Virus Corona muncul di saat perubahan iklim terjadi semakin ekstrem. Solusi untuk mengurangi laju perubahan iklim belum optimal dan kemudian ditambah dengan permasalahan lainnya yang membutuhkan daya dukung ekologis dan sosial.

Lalu bentuk reaksi sosial seperti apa yang sekarang dapat kita lihat dari kasus Corona?

Saat wabah terjadi, perilaku ‘memborong’ barang untuk memenuhi kebutuhan diri atau perilaku pedagang untuk menjual barang dengan harga berkali-kali lipat kemudian terjadi.

 

Beberapa jenis cleaning, sanitizer dan desinfektan yang sekarang banyak dicari orang sejak merebaknya wabah Corona. Foto: Kelly Sikkema/ @kellysikkema

 

Hal tersebut menunjukkan, empati yang minim. Maka, pertanyaannya adalah apabila kepedulian kepada sesama manusia saja minim, bagaimana dengan kepedulian terhadap lingkungan hidup?

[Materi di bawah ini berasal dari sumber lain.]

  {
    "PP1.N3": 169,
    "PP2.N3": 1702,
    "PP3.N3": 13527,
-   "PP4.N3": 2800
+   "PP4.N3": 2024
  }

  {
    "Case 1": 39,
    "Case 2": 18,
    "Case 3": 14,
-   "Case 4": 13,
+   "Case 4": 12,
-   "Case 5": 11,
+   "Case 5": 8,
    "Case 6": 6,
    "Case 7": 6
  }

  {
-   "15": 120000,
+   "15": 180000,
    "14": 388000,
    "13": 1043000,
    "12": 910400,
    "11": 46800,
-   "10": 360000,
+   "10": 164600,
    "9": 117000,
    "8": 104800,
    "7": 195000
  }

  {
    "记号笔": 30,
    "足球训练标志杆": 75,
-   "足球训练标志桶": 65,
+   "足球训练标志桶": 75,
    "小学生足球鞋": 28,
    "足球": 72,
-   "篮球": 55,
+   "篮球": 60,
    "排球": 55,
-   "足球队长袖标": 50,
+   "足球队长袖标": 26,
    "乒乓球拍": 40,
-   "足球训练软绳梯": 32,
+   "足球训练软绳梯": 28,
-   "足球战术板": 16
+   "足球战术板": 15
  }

Pertanyaan berikutnya adalah bagaimana sistem kapasitas penyangga virus ini? Bagaimana dengan daya dukung lingkungan yang kita miliki? Bagaimana keterhubungan ekologis yang terbangun selama ini antara kita (manusia) dan bentang alam? Bagaimana modal sosial yang kita miliki untuk melawan wabah ini?

Apabila 4 pertanyaan saya di atas dijawab dengan berbagai ketersendatan, maka wabah Virus Corona saat ini akan menjadi penentu ketahanan sosial ekologi saat ini dan masa depan.

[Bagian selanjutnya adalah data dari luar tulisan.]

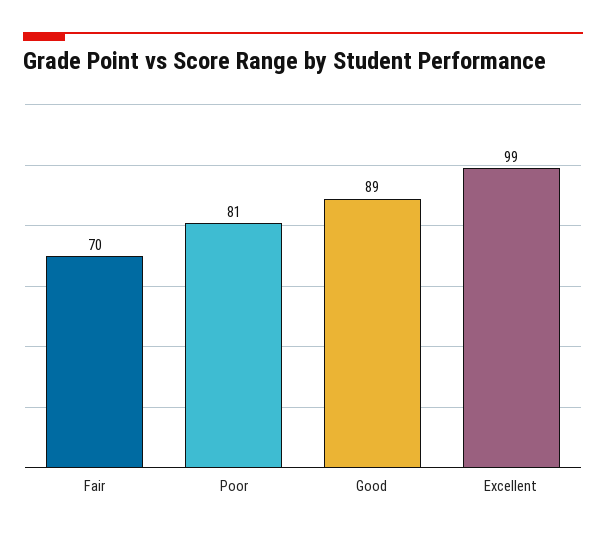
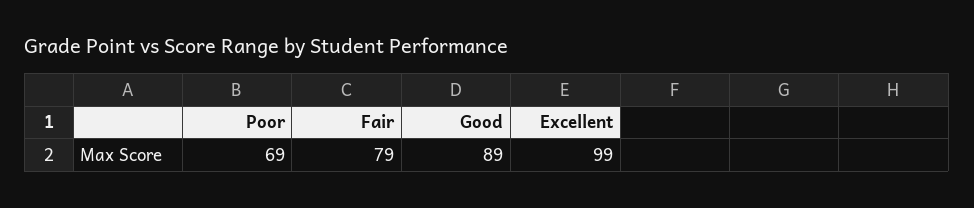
  {
-   "Fair": 70,
+   "Fair": 79,
-   "Poor": 81,
+   "Poor": 69,
    "Good": 89,
    "Excellent": 99
  }

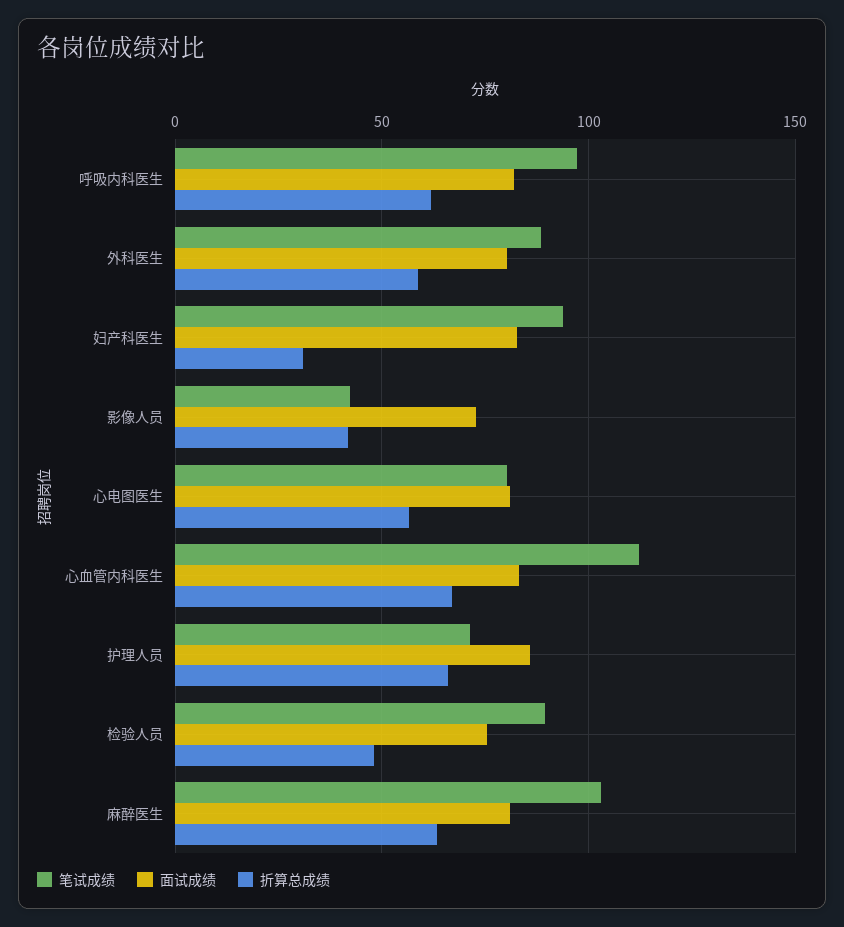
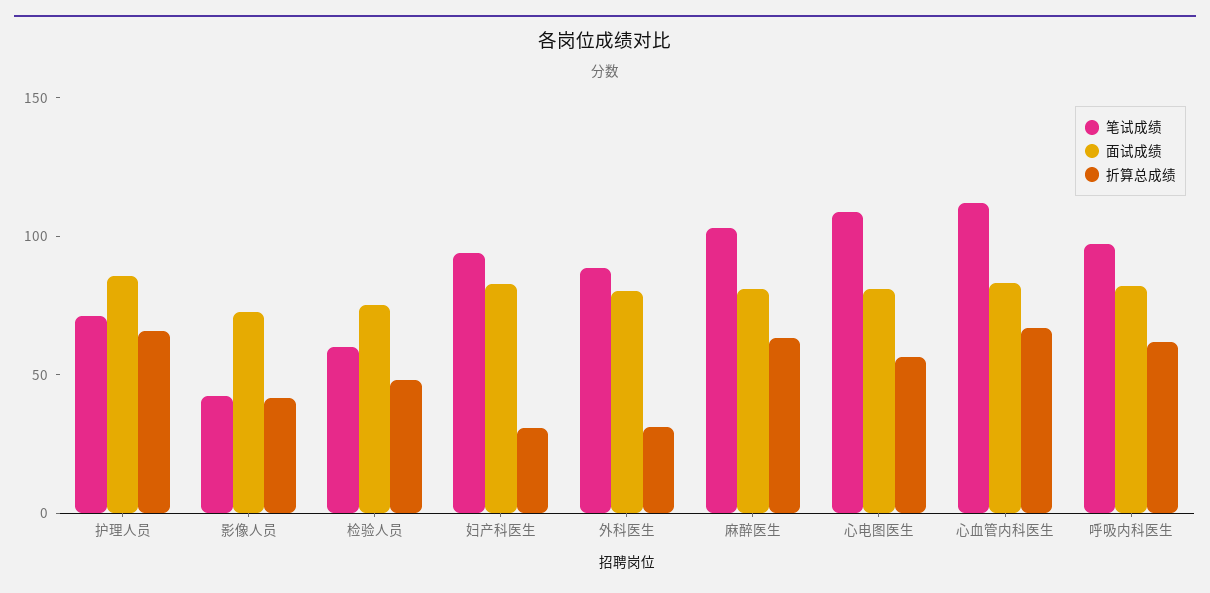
  {
    "笔试成绩": {
      "呼吸内科医生": 95,
      "外科医生": 90,
      "妇产科医生": 95,
      "影像人员": 40,
-     "心电图医生": 80,
+     "心电图医生": 110,
      "心血管内科医生": 110,
      "护理人员": 70,
-     "检验人员": 90,
+     "检验人员": 60,
      "麻醉医生": 105
    },
    "面试成绩": {
      "呼吸内科医生": 80,
      "外科医生": 80,
      "妇产科医生": 85,
      "影像人员": 75,
      "心电图医生": 80,
      "心血管内科医生": 85,
      "护理人员": 85,
      "检验人员": 75,
      "麻醉医生": 80
    },
    "折算总成绩": {
      "呼吸内科医生": 60,
-     "外科医生": 60,
+     "外科医生": 30,
      "妇产科医生": 30,
      "影像人员": 40,
      "心电图医生": 55,
      "心血管内科医生": 65,
      "护理人员": 65,
      "检验人员": 50,
      "麻醉医生": 65
    }
  }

Satu titik yang dapat dilakukan oleh komunitas lokal dan global menghadapi wabah Corona dan bersamaan tengah menghadapi perubahan iklim adalah mempererat kolaborasi dan solidaritas sosial.

Bagi level pembuat kebijakan sudah tidak dapat lagi bekerja sendiri, maka perlu berkolaborasi. Selain itu, bagi pembuat kebijakan perlu kembali mengkaji produk kebijakan yang tidak lagi melakukan eksploitasi lingkungan hidup dan menyebabkan kerentanan sosial bagi masyarakat kecil.

Pada level negara, negara perlu memberikan kecukupan informasi, sistem preventif dan penanganan yang holistik. Maka, pada saat krisis ini, negara hadir bersama masyarakat dan membangun penanganan krisis secara terukur, menindak perilaku spekulan dengan tegas dan memastikan keyakinan bahwa ‘kita mampu melewati krisis ini’.

Bagi masyarakat, selain empati, maka solidaritas sosial perlu kembali dipererat. Solidaritas sosial perlu dibangun dengan kesadaran kemanusiaan, tanpa memandang perbedaan pilihan politik, agama, kepercayaan, hingga etnis.

 

* Ica Wulansari,  penulis adalah mahasiswa S3 Sosiologi Universitas Padjadjaran dan Pengkaji isu perubahan iklim dan isu sosial ekologi. Artikel ini merupakan opini penulis.